Um mito recorrente sobre o celibato, sobre o qual já se escreveu muito. Basta dizer que não existe período de abstinência, por mais prolongado que seja, que faça com que uma pessoa normal passe a sentir desejos sexuais por crianças ou por pessoas do mesmo sexo. Quem comete esse tipo de aberração possui desvios de outra natureza, que não dependem de estar casado ou não.

Isso é evidenciado pelo fato de que a maioria dos pedófilos são casados e que, entre os próprios protestantes, ocorrem casos semelhantes, apesar de seus pastores poderem casar-se. Um caso amplamente divulgado foi o do pastor protestante Ted Haggard (presidente da Associação Nacional de Evangélicos dos Estados Unidos), que tinha esposa, mas mantinha relações homossexuais com um prostituto gay. Assim como este, há muitos outros casos semelhantes.

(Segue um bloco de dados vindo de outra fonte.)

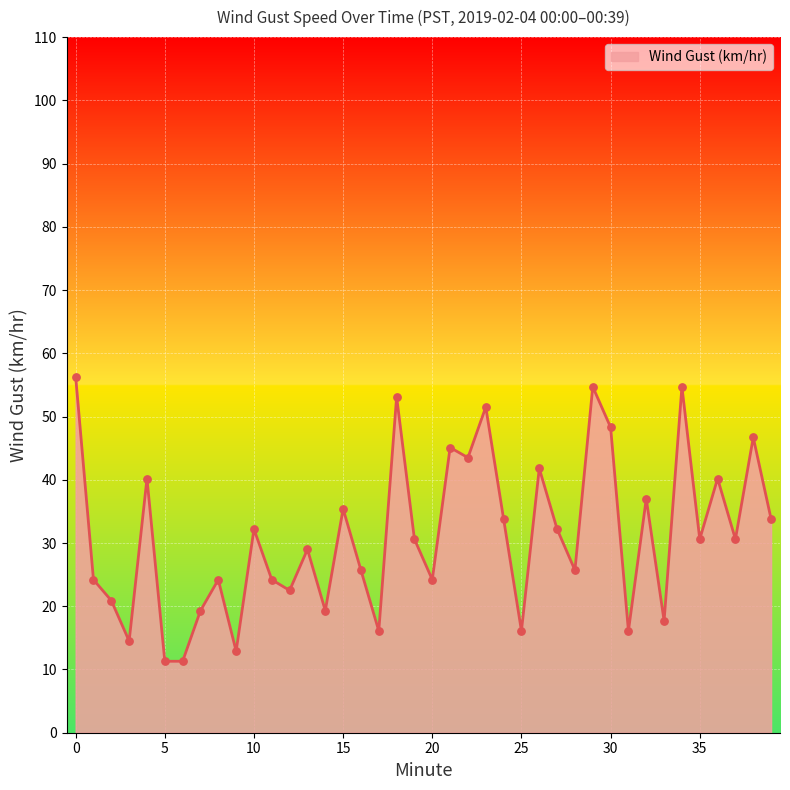

What is the smallest value displayed?

11.3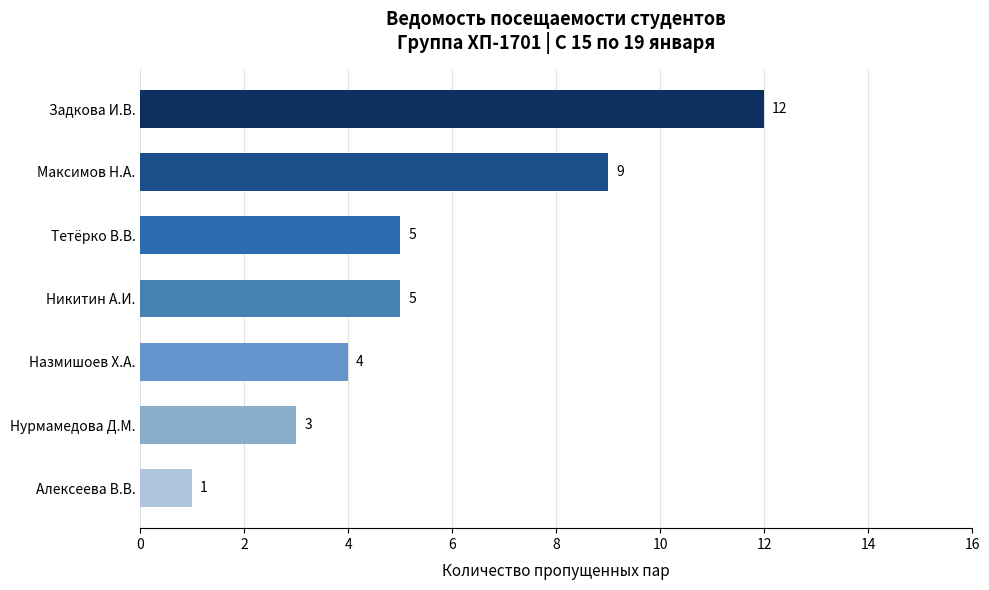

Which label corresponds to the largest value in the chart?

Задкова И.В.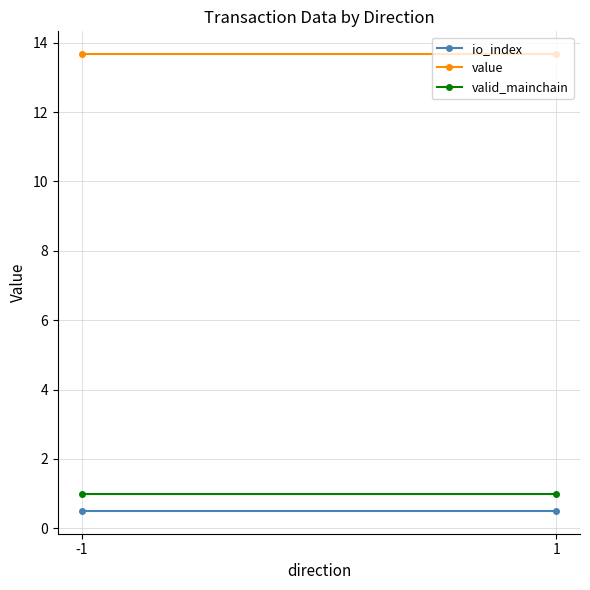

What is the total value across all series at 1?

15.2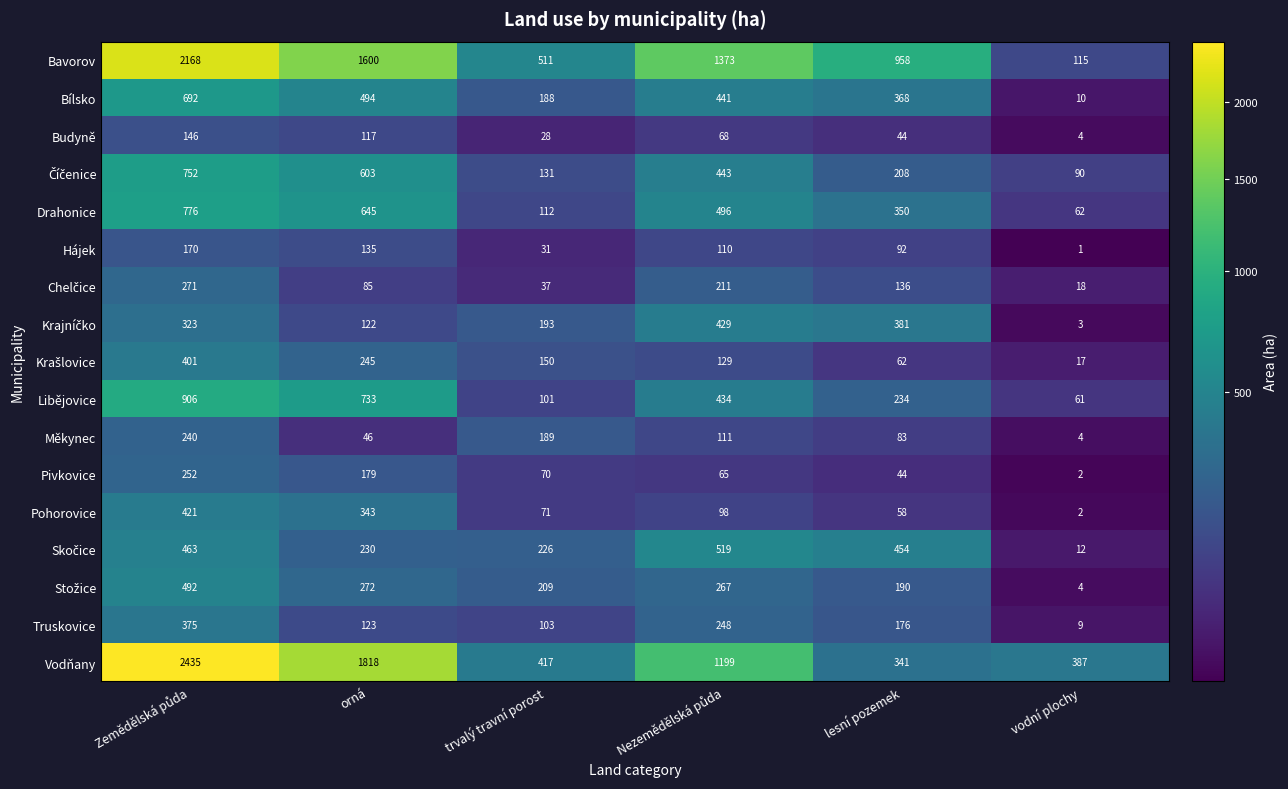

Is it true that Hájek equals 31 at trvalý travní porost?

True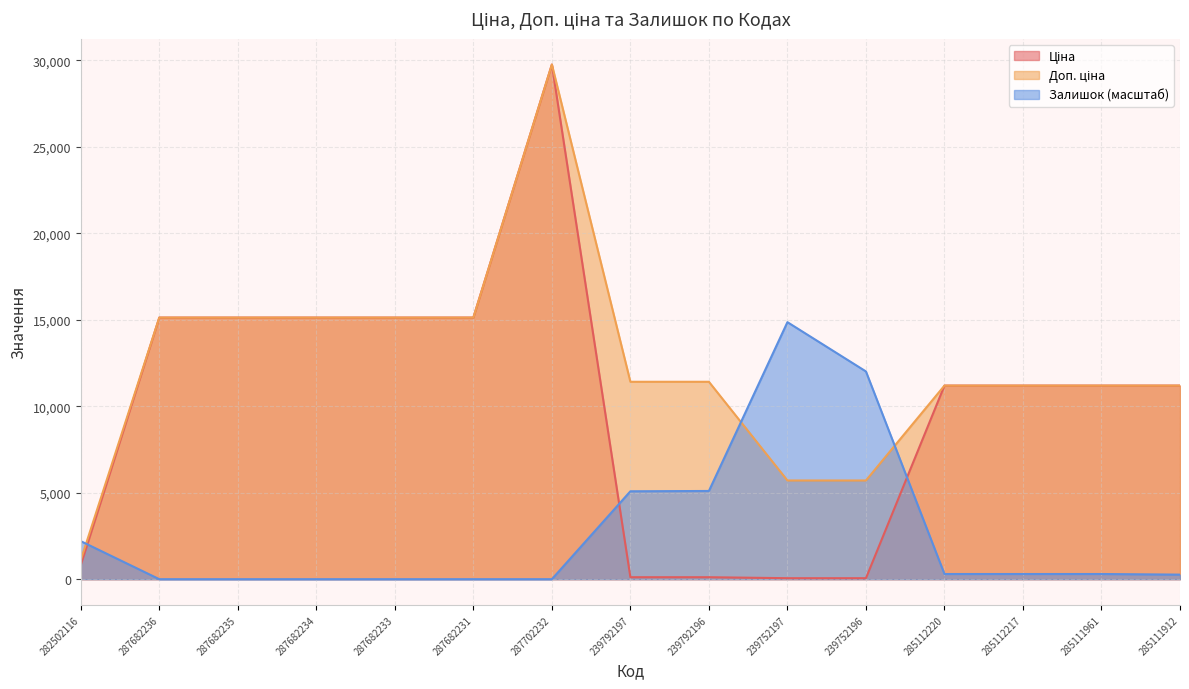

Reading left to right, transcribe all the data shown in this chart.

Ціна: 282502116=818.5	287682236=15120.0	287682235=15120.0	287682234=15120.0	287682233=15120.0	287682231=15120.0	287702232=29747.2	239792197=114.1	239792196=114.1	239752197=57.0	239752196=57.0	285112220=11188.2	285112217=11188.2	285111961=11188.2	285111912=11188.2
Доп. ціна: 282502116=1109.2	287682236=15120.0	287682235=15120.0	287682234=15120.0	287682233=15120.0	287682231=15120.0	287702232=29747.2	239792197=11410.0	239792196=11410.0	239752197=5705.0	239752196=5705.0	285112220=11188.2	285112217=11188.2	285111961=11188.2	285111912=11188.2
Залишок: 282502116=2197.6	287682236=0.0	287682235=0.0	287682234=0.0	287682233=0.0	287682231=0.0	287702232=0.0	239792197=5080.9	239792196=5098.5	239752197=14856.0	239752196=12007.9	285112220=298.9	285112217=298.9	285111961=298.9	285111912=263.7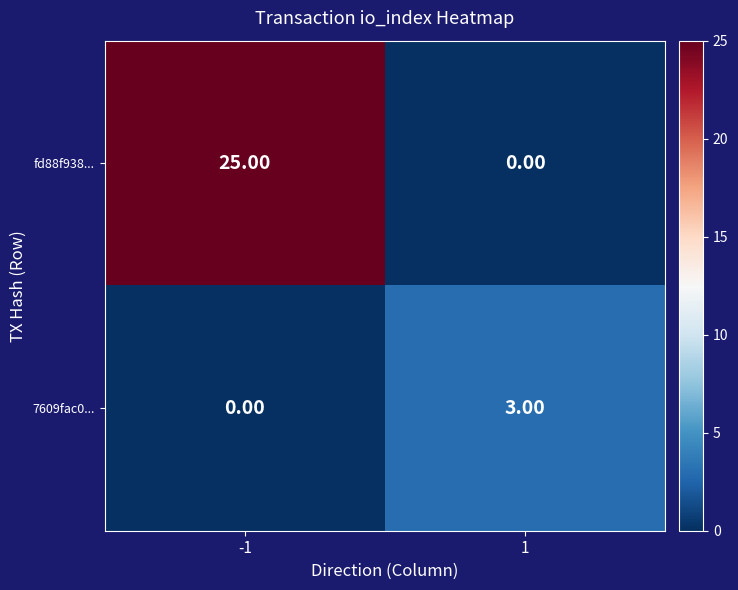

What is the total value across all series at 1?

3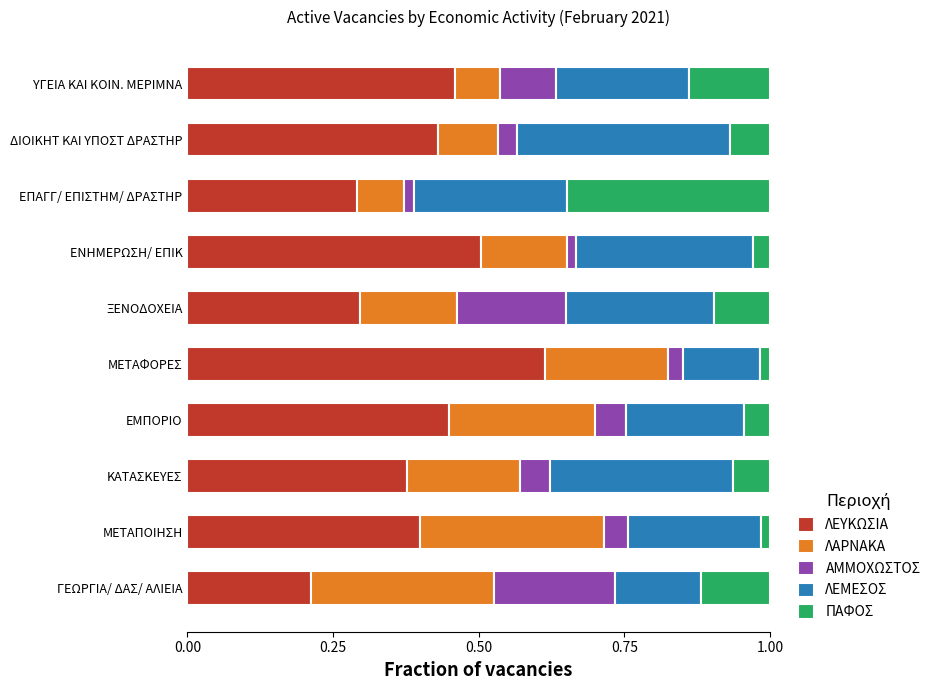

How many ΛΕΥΚΩΣΙΑ values are between 0 and 1?

10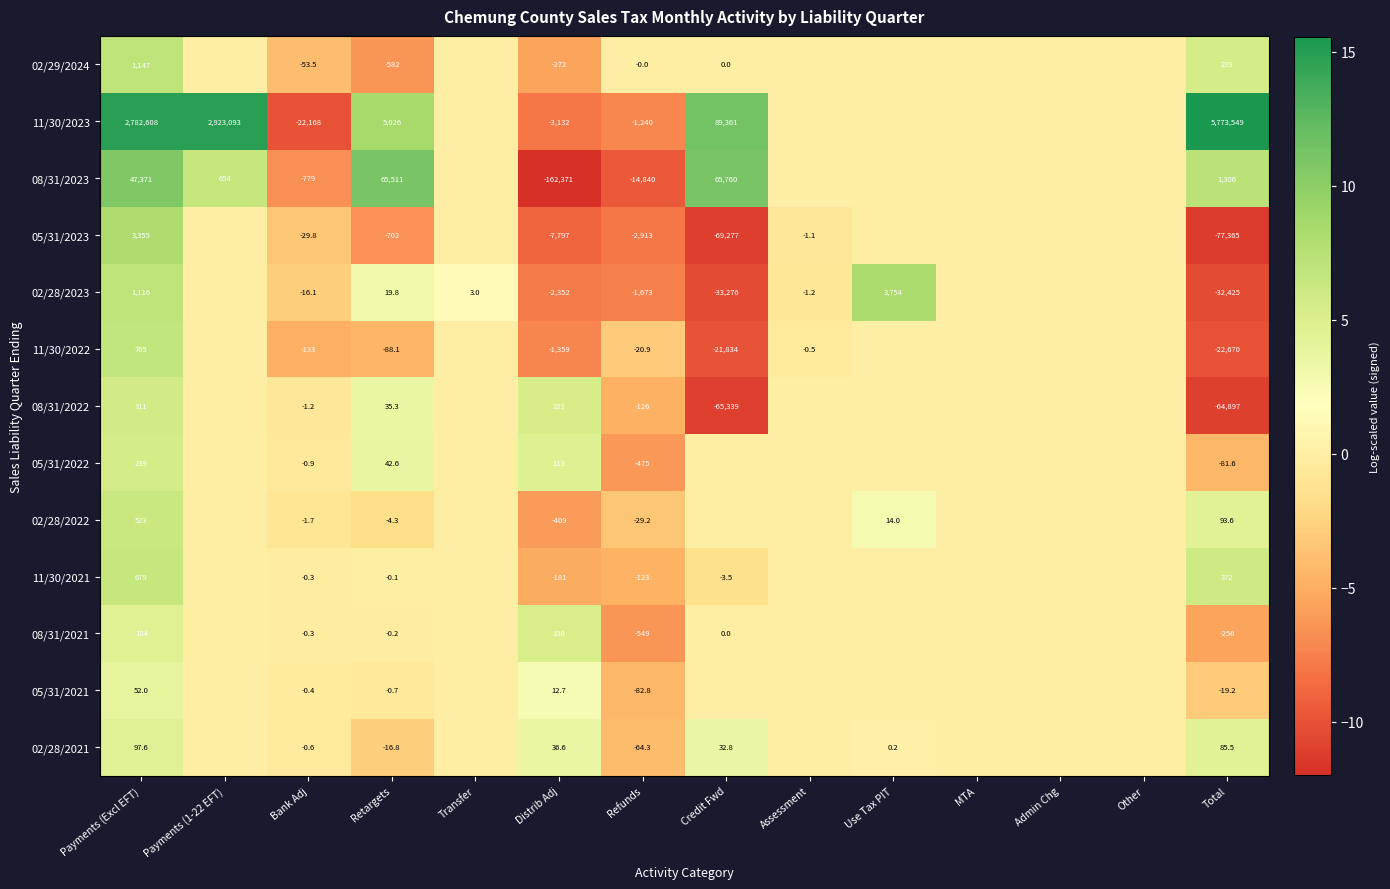

Rank the series at Total from highest to lowest value.

11/30/2023, 08/31/2023, 11/30/2021, 02/29/2024, 02/28/2022, 02/28/2021, 05/31/2021, 05/31/2022, 08/31/2021, 11/30/2022, 02/28/2023, 08/31/2022, 05/31/2023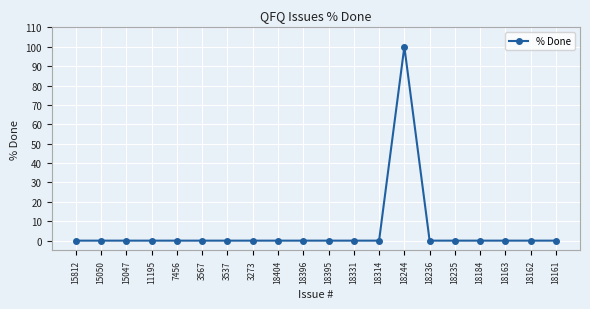

What is the greatest value displayed?

100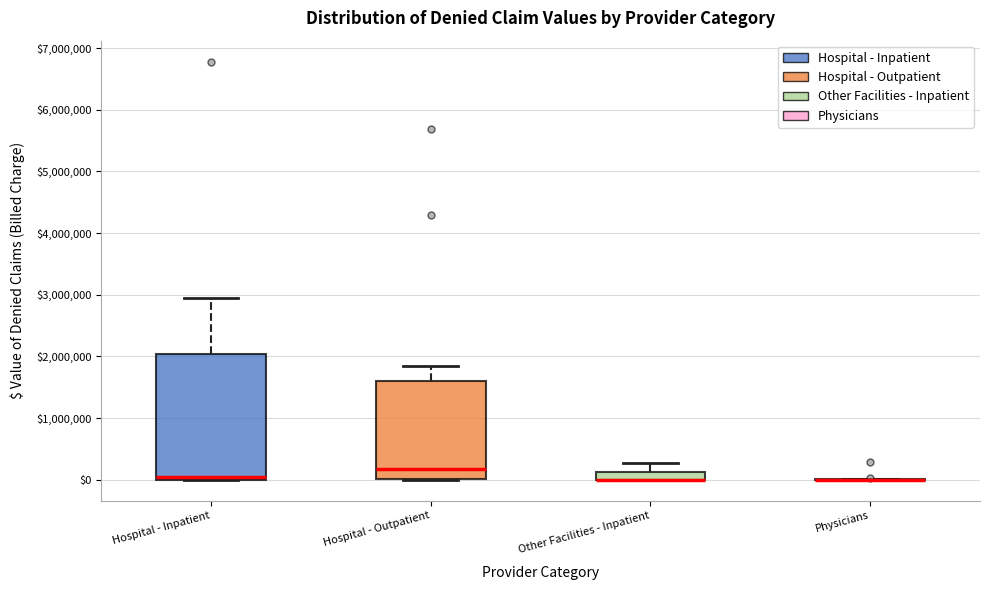

Where is the upper edge of the box for Other Facilities - Inpatient on the y-axis? The values are not printed on the chart, so give them approximately, as read against the axis.

100000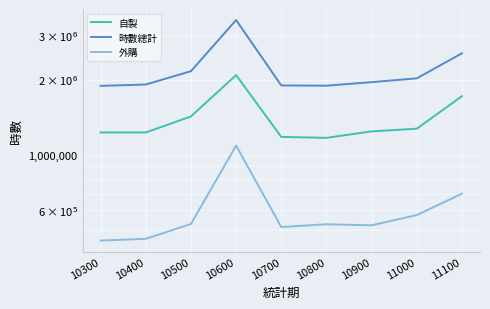

Reading right to left, what are all the values shown in this chart?

自製: 1715806.6	1271853.9	1240698.4	1168955.7	1179147.0	2084674.0	1423780.6	1228575.2	1228256.9
時數總計: 2547891.0	2022201.8	1953195.0	1890178.0	1894938.0	3461866.0	2160180.0	1911112.7	1887086.0
外購: 698756.1	573815.0	522181.8	527131.7	514037.0	1088592.0	528543.9	460992.0	453860.2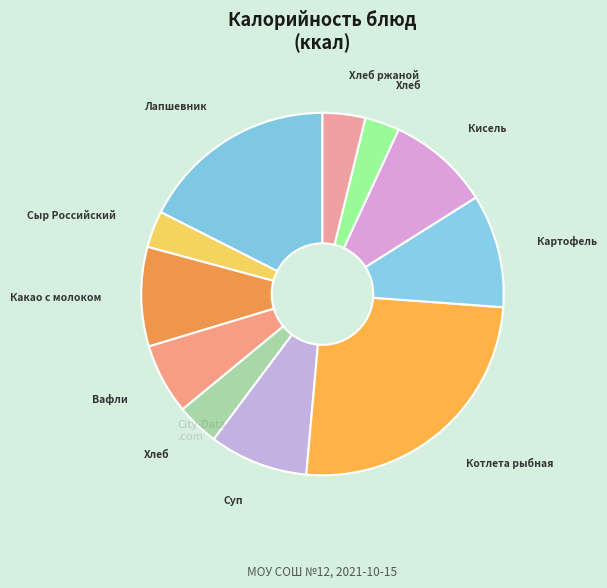

Rank the categories by value from highest to lowest.

Котлета рыбная, Лапшевник с творогом, Картофель отварной, Кисель из плодового сока, Какао с молоком, Суп овощной с фрикадельками, Вафли, Хлеб пшеничный (завтрак), Хлеб ржаной, Сыр Российский, Хлеб пшеничный (обед)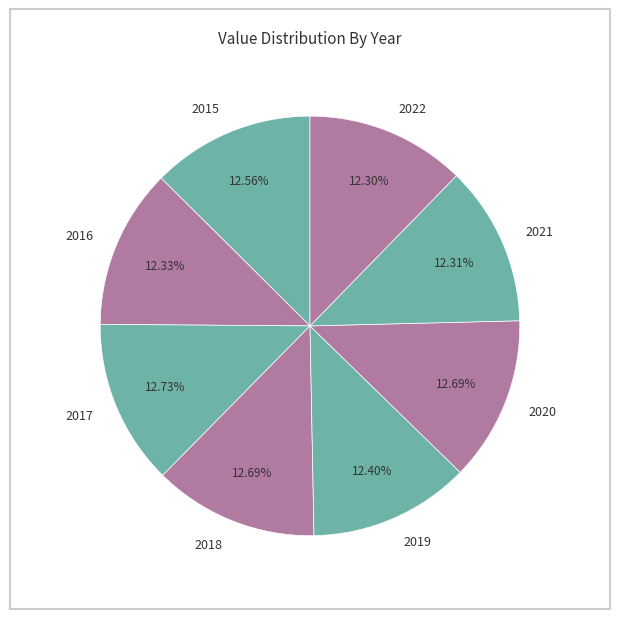

Does 2022 represent more than half of the total?

No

3.4. O celibato é uma doutrina de demônios mencionada na Bíblia

“O Espírito diz claramente que, nos últimos tempos, alguns apostatarão da fé, dando ouvidos a espíritos enganadores e a doutrinas diabólicas, pela hipocrisia de homens mentirosos que têm a própria consciência cauterizada. Esses proíbem o casamento e o consumo de alimentos que Deus criou para serem recebidos com ação de graças pelos que creem e conhecem a verdade.” (1 Timóteo 4,1-3)

Utilizar esse texto para insinuar que o celibato é uma doutrina de demônios é algo absolutamente absurdo. Em primeiro lugar, porque ignora a diferença entre o celibato (um voto de castidade voluntário) e a proibição do casamento como um ato ilícito. Esse texto refere-se, na verdade, às heresias gnósticas que chegaram ao extremo de proibir o matrimônio, considerando-o intrinsecamente pecaminoso.

É curioso que aqueles que usam esse texto para condenar o voto de castidade voluntário não percebem que o próprio São Paulo dá testemunho da existência de uma ordem com voto de castidade já em sua época:

“Que a viúva que for inscrita no catálogo das viúvas tenha pelo menos sessenta anos, tenha sido esposa de um só marido e tenha o testemunho de boas obras: ter educado bem os filhos, exercido hospitalidade, lavado os pés dos santos, socorrido os atribulados e praticado toda sorte de boas obras. Mas rejeita as viúvas mais jovens, porque, quando se deixam levar pelos prazeres contrários a Cristo, querem casar-se, trazendo sobre si condenação por terem quebrado o compromisso anterior. Além disso, tornam-se ociosas, andando de casa em casa; e não apenas ociosas, mas também tagarelas e intrometidas, falando o que não convém. Quero, portanto, que as mais jovens se casem, tenham filhos, administrem o lar e não deem ao adversário nenhum motivo para falar mal.” (1 Timóteo 5,9-14)

Leiamos atentamente o texto anterior:

1) Existia, naquele tempo, uma ordem de viúvas que faziam voto de castidade (Paulo refere-se a ela como o “catálogo das viúvas”).

2) Paulo ordena que se excluam as viúvas jovens dessa ordem.

3) Indica que a razão é que algumas dessas viúvas jovens desejaram contrair matrimónio e incorreram em pecado “por não cumprirem o seu compromisso anterior”. Deduz-se que este compromisso se refere implicitamente a um voto de castidade voluntário, que é incompatível com o desejo posterior de casar.

Seguindo a forma de interpretar a Bíblia dos protestantes, teríamos de concluir que São Paulo pregava as “doutrinas de demónios”, pois acabou de condenar o matrimónio dessas viúvas como uma violação de um compromisso prévio. É evidente que o Apóstolo fazia uma distinção clara entre o voto de castidade voluntário e a proibição do matrimónio em si.